* WHAT IS NEEDED *
All of the data must be printed exactly; please include every line.

* MATERIAL TO PROCESS *

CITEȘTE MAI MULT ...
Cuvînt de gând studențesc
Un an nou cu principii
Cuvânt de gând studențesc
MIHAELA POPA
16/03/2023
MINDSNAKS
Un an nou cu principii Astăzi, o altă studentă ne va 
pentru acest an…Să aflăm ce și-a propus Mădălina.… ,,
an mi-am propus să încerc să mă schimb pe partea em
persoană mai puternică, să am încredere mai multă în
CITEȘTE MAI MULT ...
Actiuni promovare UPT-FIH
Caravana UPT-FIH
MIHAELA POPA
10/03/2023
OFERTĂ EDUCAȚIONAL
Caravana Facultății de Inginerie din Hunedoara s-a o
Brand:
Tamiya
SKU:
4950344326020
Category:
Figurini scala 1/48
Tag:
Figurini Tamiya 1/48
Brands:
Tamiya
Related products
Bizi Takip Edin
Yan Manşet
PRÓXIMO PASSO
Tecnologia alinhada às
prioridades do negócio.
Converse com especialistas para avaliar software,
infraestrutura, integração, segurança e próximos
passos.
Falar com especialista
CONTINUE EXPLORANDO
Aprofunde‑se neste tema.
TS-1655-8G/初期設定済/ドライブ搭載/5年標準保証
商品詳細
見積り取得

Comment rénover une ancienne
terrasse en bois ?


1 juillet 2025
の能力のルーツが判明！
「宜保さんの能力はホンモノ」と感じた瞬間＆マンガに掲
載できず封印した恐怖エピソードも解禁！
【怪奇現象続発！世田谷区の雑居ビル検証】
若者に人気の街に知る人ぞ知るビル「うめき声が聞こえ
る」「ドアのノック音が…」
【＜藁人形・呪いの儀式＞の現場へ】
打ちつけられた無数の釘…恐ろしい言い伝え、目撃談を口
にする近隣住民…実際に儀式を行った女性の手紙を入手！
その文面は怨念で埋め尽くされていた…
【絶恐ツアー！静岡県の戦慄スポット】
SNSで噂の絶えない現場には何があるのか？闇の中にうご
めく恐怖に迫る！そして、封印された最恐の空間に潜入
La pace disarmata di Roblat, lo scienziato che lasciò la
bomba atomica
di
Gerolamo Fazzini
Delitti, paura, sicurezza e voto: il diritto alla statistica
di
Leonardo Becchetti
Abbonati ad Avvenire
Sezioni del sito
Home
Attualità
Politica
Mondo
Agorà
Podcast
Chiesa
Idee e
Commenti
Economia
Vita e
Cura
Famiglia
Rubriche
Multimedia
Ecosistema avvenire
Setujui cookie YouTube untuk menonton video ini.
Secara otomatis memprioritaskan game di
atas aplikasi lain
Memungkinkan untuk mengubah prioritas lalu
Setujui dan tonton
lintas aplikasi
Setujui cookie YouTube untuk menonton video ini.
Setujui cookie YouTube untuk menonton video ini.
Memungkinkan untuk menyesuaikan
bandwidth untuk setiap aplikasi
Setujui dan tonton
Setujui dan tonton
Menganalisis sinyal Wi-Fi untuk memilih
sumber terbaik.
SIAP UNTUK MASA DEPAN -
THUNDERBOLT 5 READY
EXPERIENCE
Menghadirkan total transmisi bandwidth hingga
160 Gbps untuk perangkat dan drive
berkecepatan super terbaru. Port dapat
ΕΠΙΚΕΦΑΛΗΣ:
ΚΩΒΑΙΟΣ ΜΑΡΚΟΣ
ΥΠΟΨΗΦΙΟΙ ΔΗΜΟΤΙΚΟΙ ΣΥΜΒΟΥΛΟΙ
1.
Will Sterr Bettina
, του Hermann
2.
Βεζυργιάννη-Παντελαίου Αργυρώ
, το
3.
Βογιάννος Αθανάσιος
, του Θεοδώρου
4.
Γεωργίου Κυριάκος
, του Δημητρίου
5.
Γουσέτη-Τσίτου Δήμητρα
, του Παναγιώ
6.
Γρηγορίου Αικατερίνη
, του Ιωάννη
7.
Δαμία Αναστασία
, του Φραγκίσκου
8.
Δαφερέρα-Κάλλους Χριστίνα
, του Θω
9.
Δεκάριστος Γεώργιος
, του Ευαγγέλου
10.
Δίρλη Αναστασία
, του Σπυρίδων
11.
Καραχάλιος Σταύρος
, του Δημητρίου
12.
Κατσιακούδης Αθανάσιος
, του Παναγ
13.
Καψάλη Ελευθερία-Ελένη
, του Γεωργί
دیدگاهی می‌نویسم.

* RESPONSE FOR THIS EXERCISE *
CITEȘTE MAI MULT ...
Cuvînt de gând studențesc
Un an nou cu principii
Cuvânt de gând studențesc
MIHAELA POPA
16/03/2023
MINDSNAKS
Un an nou cu principii Astăzi, o altă studentă ne va 
pentru acest an…Să aflăm ce și-a propus Mădălina.… ,,
an mi-am propus să încerc să mă schimb pe partea em
persoană mai puternică, să am încredere mai multă în
CITEȘTE MAI MULT ...
Actiuni promovare UPT-FIH
Caravana UPT-FIH
MIHAELA POPA
10/03/2023
OFERTĂ EDUCAȚIONAL
Caravana Facultății de Inginerie din Hunedoara s-a o
Brand:
Tamiya
SKU:
4950344326020
Category:
Figurini scala 1/48
Tag:
Figurini Tamiya 1/48
Brands:
Tamiya
Related products
Bizi Takip Edin
Yan Manşet
PRÓXIMO PASSO
Tecnologia alinhada às
prioridades do negócio.
Converse com especialistas para avaliar software,
infraestrutura, integração, segurança e próximos
passos.
Falar com especialista
CONTINUE EXPLORANDO
Aprofunde‑se neste tema.
TS-1655-8G/初期設定済/ドライブ搭載/5年標準保証
商品詳細
見積り取得

Comment rénover une ancienne
terrasse en bois ?


1 juillet 2025
の能力のルーツが判明！
「宜保さんの能力はホンモノ」と感じた瞬間＆マンガに掲
載できず封印した恐怖エピソードも解禁！
【怪奇現象続発！世田谷区の雑居ビル検証】
若者に人気の街に知る人ぞ知るビル「うめき声が聞こえ
る」「ドアのノック音が…」
【＜藁人形・呪いの儀式＞の現場へ】
打ちつけられた無数の釘…恐ろしい言い伝え、目撃談を口
にする近隣住民…実際に儀式を行った女性の手紙を入手！
その文面は怨念で埋め尽くされていた…
【絶恐ツアー！静岡県の戦慄スポット】
SNSで噂の絶えない現場には何があるのか？闇の中にうご
めく恐怖に迫る！そして、封印された最恐の空間に潜入
La pace disarmata di Roblat, lo scienziato che lasciò la
bomba atomica
di
Gerolamo Fazzini
Delitti, paura, sicurezza e voto: il diritto alla statistica
di
Leonardo Becchetti
Abbonati ad Avvenire
Sezioni del sito
Home
Attualità
Politica
Mondo
Agorà
Podcast
Chiesa
Idee e
Commenti
Economia
Vita e
Cura
Famiglia
Rubriche
Multimedia
Ecosistema avvenire
Setujui cookie YouTube untuk menonton video ini.
Secara otomatis memprioritaskan game di
atas aplikasi lain
Memungkinkan untuk mengubah prioritas lalu
Setujui dan tonton
lintas aplikasi
Setujui cookie YouTube untuk menonton video ini.
Setujui cookie YouTube untuk menonton video ini.
Memungkinkan untuk menyesuaikan
bandwidth untuk setiap aplikasi
Setujui dan tonton
Setujui dan tonton
Menganalisis sinyal Wi-Fi untuk memilih
sumber terbaik.
SIAP UNTUK MASA DEPAN -
THUNDERBOLT 5 READY
EXPERIENCE
Menghadirkan total transmisi bandwidth hingga
160 Gbps untuk perangkat dan drive
berkecepatan super terbaru. Port dapat
ΕΠΙΚΕΦΑΛΗΣ:
ΚΩΒΑΙΟΣ ΜΑΡΚΟΣ
ΥΠΟΨΗΦΙΟΙ ΔΗΜΟΤΙΚΟΙ ΣΥΜΒΟΥΛΟΙ
1.
Will Sterr Bettina
, του Hermann
2.
Βεζυργιάννη-Παντελαίου Αργυρώ
, το
3.
Βογιάννος Αθανάσιος
, του Θεοδώρου
4.
Γεωργίου Κυριάκος
, του Δημητρίου
5.
Γουσέτη-Τσίτου Δήμητρα
, του Παναγιώ
6.
Γρηγορίου Αικατερίνη
, του Ιωάννη
7.
Δαμία Αναστασία
, του Φραγκίσκου
8.
Δαφερέρα-Κάλλους Χριστίνα
, του Θω
9.
Δεκάριστος Γεώργιος
, του Ευαγγέλου
10.
Δίρλη Αναστασία
, του Σπυρίδων
11.
Καραχάλιος Σταύρος
, του Δημητρίου
12.
Κατσιακούδης Αθανάσιος
, του Παναγ
13.
Καψάλη Ελευθερία-Ελένη
, του Γεωργί
دیدگاهی می‌نویسم.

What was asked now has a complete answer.